Home News Nine Zero reveals its commitment to reducing carbon footprint

Nine Zero reveals its commitment to reducing carbon footprint

The UK Government recognised timber’s place in the route to sustainable projects by setting out its groundbreaking Timber in Construction Roadmap in December. With full support of the initiative, aimed at aiding supply, Nine Zero Timber Windows and Doors has gone one step further in setting out its commitment to reducing carbon emissions, by detailing to customers the eco-centric decisions and practices it has in place.

Nine Zero manufactures and supplies FSC-certified timber windows and doors with an unrivalled 6-8 week lead time to meet every project demand. Three day-to-day processes demonstrate Nine Zero’s overarching sustainability goals: recycling timber waste, providing renewable energy to local homes, and selecting an eco-responsible energy supplier.

Nine Zero products are made in the UK, and an intrinsic part of the manufacturing process is ensuring all waste produced is appropriately reused. Partnering with farms local to its Cornwall workshop, Nine Zero supplies timber waste for animal bedding and composting, reducing landfill contributions and supporting the agricultural community.

Since its launch in 2017, Nine Zero has taken strides towards sustainability. By converting the energy generated from recyclable materials into renewable energy, the company supplies power to local homes, reducing the UK’s reliance on fossil fuels.

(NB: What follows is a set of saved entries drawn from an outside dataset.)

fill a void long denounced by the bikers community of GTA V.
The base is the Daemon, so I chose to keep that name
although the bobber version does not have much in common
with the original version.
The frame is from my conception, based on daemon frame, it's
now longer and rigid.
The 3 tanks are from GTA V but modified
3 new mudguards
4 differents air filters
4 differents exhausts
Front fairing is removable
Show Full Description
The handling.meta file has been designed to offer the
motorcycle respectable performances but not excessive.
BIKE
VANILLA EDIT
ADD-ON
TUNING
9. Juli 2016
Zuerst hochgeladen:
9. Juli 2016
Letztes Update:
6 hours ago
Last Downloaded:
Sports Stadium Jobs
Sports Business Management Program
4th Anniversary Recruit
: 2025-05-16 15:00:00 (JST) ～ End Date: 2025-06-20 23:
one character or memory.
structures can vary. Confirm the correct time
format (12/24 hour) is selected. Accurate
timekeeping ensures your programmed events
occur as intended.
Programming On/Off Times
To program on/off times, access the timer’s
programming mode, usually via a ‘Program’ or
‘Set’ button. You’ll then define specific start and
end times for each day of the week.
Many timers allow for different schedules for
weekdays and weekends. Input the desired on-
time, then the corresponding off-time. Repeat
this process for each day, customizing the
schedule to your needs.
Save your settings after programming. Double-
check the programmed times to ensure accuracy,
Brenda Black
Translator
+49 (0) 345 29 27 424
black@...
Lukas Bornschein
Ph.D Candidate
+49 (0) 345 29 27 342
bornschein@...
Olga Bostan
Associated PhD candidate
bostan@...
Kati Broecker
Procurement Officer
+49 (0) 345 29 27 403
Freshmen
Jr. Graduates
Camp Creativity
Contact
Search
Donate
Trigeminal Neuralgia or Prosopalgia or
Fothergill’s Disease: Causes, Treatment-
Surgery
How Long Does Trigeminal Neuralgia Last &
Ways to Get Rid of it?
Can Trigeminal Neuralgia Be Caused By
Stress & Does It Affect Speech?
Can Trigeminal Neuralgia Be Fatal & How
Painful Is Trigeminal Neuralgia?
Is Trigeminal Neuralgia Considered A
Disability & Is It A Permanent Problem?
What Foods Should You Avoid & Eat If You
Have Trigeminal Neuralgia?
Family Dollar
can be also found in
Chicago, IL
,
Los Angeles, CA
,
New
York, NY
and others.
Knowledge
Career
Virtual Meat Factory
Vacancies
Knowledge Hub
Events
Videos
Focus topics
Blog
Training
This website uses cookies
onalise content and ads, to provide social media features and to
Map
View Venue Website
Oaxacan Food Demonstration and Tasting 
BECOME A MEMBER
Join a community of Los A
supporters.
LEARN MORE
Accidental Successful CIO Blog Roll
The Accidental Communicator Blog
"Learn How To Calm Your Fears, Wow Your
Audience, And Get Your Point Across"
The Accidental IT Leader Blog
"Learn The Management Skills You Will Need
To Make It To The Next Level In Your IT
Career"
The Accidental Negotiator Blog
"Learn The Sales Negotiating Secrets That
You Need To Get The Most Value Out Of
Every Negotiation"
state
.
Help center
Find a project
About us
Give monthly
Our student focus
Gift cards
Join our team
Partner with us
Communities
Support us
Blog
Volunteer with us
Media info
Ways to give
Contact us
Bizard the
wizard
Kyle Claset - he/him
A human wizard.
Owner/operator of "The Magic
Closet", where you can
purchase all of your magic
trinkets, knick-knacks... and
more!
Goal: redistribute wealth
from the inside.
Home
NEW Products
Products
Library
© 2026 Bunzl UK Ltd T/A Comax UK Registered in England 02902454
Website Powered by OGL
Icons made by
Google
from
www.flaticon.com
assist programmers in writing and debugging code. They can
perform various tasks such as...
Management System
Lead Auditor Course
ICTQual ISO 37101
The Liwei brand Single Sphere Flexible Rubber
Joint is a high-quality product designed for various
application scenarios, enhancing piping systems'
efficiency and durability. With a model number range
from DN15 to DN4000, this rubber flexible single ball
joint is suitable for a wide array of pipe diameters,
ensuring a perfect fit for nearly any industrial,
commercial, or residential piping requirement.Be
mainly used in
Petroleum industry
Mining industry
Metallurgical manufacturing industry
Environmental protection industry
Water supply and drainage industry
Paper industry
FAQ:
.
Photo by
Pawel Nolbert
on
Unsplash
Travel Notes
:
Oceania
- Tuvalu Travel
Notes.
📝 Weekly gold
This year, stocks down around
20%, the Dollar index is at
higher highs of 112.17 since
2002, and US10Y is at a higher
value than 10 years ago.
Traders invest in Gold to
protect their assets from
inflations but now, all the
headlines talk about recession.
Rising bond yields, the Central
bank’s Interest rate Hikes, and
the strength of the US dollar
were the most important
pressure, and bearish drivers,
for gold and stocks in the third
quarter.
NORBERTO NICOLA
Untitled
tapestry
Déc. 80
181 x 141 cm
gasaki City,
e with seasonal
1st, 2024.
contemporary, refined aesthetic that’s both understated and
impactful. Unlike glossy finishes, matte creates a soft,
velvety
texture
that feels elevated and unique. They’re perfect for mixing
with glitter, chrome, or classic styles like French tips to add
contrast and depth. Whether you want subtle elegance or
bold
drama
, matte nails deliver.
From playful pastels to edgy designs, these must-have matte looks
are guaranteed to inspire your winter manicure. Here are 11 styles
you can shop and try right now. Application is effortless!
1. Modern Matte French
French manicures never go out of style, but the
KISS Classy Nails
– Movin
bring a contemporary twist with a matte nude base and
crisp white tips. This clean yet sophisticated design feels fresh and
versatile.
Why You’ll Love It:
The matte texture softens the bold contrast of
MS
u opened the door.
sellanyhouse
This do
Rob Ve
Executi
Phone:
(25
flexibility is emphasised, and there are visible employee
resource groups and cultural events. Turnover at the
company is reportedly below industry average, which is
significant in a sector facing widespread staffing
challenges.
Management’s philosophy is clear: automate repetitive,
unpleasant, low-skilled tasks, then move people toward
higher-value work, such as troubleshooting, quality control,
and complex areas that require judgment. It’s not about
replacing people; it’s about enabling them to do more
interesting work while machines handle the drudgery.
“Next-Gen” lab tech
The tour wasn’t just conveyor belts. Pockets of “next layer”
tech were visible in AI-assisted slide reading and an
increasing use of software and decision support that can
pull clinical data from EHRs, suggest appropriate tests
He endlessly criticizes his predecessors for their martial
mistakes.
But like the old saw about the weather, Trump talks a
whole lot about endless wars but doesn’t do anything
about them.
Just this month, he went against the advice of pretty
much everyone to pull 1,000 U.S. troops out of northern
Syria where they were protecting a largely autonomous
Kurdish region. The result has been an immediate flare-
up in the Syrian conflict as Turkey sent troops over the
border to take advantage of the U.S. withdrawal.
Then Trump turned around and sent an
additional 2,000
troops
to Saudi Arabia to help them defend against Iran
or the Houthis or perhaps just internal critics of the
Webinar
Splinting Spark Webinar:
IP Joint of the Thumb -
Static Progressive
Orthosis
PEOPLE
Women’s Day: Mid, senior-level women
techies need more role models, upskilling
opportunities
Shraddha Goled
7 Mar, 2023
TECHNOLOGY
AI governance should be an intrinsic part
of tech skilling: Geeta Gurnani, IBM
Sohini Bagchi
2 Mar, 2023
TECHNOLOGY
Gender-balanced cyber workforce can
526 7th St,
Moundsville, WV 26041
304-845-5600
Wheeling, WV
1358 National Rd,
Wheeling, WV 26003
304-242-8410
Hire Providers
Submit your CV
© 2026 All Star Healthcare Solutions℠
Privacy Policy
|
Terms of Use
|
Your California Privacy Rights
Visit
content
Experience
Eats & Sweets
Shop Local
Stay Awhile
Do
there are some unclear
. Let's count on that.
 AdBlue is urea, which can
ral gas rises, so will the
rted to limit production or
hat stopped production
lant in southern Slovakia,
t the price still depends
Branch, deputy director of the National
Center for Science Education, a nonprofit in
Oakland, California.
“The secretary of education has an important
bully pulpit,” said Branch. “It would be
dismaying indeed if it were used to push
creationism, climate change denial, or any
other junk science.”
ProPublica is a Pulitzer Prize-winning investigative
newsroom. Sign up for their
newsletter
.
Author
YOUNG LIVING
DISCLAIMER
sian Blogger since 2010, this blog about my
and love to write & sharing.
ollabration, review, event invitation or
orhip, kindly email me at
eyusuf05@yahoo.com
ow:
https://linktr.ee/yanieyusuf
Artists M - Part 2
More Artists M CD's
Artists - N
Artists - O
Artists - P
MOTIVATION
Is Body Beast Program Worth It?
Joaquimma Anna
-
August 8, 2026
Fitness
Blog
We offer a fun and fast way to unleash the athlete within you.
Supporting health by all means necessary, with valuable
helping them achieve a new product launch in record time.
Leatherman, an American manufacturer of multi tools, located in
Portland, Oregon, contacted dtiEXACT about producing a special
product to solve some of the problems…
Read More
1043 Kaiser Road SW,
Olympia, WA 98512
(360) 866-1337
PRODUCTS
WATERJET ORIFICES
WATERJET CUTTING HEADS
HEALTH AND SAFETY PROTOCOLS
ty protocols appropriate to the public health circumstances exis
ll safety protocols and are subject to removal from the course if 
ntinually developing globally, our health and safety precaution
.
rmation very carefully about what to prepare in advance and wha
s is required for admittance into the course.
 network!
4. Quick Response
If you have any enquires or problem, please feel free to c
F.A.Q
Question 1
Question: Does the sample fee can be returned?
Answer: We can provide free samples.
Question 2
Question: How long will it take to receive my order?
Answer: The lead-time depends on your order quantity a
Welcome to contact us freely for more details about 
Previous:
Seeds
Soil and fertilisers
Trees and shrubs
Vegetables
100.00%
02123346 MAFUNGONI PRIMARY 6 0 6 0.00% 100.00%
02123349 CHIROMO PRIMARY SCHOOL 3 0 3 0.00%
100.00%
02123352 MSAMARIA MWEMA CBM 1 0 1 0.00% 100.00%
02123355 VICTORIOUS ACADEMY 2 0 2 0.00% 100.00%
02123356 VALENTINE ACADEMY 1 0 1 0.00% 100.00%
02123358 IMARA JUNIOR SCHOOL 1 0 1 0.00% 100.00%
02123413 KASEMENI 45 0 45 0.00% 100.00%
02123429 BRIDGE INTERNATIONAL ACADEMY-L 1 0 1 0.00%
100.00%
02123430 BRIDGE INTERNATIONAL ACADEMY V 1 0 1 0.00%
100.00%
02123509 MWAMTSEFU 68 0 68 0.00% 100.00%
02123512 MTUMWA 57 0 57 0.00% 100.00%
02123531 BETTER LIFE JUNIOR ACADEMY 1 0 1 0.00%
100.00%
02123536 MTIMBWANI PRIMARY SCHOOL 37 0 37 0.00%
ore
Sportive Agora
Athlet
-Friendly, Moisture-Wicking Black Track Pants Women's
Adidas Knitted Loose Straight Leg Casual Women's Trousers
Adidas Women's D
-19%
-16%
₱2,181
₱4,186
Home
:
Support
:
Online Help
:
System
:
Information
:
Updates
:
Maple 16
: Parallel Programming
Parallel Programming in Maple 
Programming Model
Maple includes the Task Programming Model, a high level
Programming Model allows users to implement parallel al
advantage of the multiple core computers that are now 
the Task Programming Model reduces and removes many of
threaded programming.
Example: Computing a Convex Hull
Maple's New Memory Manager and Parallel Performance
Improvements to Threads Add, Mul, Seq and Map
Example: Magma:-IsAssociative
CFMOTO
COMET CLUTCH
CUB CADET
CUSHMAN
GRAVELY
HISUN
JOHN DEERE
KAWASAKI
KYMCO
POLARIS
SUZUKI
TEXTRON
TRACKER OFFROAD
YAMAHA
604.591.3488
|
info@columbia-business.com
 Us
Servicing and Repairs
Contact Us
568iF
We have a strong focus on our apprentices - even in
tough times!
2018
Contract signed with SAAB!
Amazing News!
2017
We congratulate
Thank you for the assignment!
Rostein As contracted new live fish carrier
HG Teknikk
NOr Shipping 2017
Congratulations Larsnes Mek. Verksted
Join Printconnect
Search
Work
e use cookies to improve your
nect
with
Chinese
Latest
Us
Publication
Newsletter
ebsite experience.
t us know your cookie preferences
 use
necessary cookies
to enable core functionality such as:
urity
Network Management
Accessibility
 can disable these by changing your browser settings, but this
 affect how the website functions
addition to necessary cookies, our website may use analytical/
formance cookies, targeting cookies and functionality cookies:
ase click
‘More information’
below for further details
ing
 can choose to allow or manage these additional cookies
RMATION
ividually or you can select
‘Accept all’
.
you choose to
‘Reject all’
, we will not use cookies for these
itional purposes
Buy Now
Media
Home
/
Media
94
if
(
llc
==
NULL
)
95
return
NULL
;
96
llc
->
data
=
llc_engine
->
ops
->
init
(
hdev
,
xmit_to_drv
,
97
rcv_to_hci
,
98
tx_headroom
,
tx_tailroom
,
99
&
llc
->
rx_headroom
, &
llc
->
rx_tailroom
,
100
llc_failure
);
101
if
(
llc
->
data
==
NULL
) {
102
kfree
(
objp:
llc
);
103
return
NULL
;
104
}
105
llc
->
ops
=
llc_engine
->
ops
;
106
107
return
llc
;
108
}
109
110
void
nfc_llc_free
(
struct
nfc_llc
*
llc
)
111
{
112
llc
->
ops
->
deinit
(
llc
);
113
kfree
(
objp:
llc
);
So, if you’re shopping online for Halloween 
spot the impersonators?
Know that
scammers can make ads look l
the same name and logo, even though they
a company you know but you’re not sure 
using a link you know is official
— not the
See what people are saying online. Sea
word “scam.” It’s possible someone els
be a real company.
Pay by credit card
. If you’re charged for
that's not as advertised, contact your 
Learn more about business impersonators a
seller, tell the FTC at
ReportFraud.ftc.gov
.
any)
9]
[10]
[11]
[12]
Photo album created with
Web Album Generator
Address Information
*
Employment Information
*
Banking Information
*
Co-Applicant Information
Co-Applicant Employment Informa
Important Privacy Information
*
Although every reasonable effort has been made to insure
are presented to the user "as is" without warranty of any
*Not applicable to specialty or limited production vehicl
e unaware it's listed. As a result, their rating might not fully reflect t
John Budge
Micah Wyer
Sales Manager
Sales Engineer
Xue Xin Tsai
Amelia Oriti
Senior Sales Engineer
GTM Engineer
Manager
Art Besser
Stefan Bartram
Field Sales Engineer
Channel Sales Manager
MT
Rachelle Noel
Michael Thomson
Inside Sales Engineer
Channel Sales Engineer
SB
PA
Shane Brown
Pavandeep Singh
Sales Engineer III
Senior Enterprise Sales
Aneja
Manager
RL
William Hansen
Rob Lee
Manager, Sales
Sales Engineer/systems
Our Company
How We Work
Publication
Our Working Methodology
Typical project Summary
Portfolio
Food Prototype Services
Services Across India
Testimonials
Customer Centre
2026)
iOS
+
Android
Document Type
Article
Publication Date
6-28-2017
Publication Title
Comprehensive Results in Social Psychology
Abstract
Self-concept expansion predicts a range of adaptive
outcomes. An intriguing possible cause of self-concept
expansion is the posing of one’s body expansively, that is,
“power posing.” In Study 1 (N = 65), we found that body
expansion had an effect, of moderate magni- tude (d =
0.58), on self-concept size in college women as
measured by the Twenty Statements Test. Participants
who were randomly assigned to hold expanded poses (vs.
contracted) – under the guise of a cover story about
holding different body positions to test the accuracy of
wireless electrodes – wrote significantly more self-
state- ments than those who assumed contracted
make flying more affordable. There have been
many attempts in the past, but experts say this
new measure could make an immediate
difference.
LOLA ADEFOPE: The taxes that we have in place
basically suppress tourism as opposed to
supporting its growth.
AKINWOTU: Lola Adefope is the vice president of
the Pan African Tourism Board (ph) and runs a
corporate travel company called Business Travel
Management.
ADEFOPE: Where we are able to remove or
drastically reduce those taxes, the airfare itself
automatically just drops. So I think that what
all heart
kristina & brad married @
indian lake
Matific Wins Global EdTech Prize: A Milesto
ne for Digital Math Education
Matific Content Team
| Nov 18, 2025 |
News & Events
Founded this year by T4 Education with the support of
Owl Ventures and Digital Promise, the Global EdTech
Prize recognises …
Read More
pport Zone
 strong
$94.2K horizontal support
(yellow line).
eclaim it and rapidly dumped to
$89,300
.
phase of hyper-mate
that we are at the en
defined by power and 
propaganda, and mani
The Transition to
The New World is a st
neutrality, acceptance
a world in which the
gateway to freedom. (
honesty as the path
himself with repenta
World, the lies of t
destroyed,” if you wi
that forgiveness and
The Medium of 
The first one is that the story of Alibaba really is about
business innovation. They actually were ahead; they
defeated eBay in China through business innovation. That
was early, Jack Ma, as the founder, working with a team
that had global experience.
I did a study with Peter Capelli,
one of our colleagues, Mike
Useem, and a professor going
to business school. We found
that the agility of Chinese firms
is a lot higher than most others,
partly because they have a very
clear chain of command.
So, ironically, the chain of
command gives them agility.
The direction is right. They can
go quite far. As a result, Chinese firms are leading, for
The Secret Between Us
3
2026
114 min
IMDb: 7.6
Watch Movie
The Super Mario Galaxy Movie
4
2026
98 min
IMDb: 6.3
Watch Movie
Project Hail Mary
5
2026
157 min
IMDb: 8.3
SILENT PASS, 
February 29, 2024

Nine Zero has also chosen to partner with green energy supplier, Pozitive Energy, strengthening the business’ ownership and accountability in taking action against climate change.

“It’s reassuring to see the government setting out a clear roadmap to increase timber supply, which is so needed to reach our sustainability goals, both in construction and globally,” said Steve Winscott, Company Director at Nine Zero.
“We have always taken a proactive approach to reducing our carbon footprint at Nine Zero, and I think it’s important that manufacturers look at their own processes to see how they can drive this down. It may feel like a ‘small act’ here and there, but these small acts, when multiplied by millions, will lead to significant change.”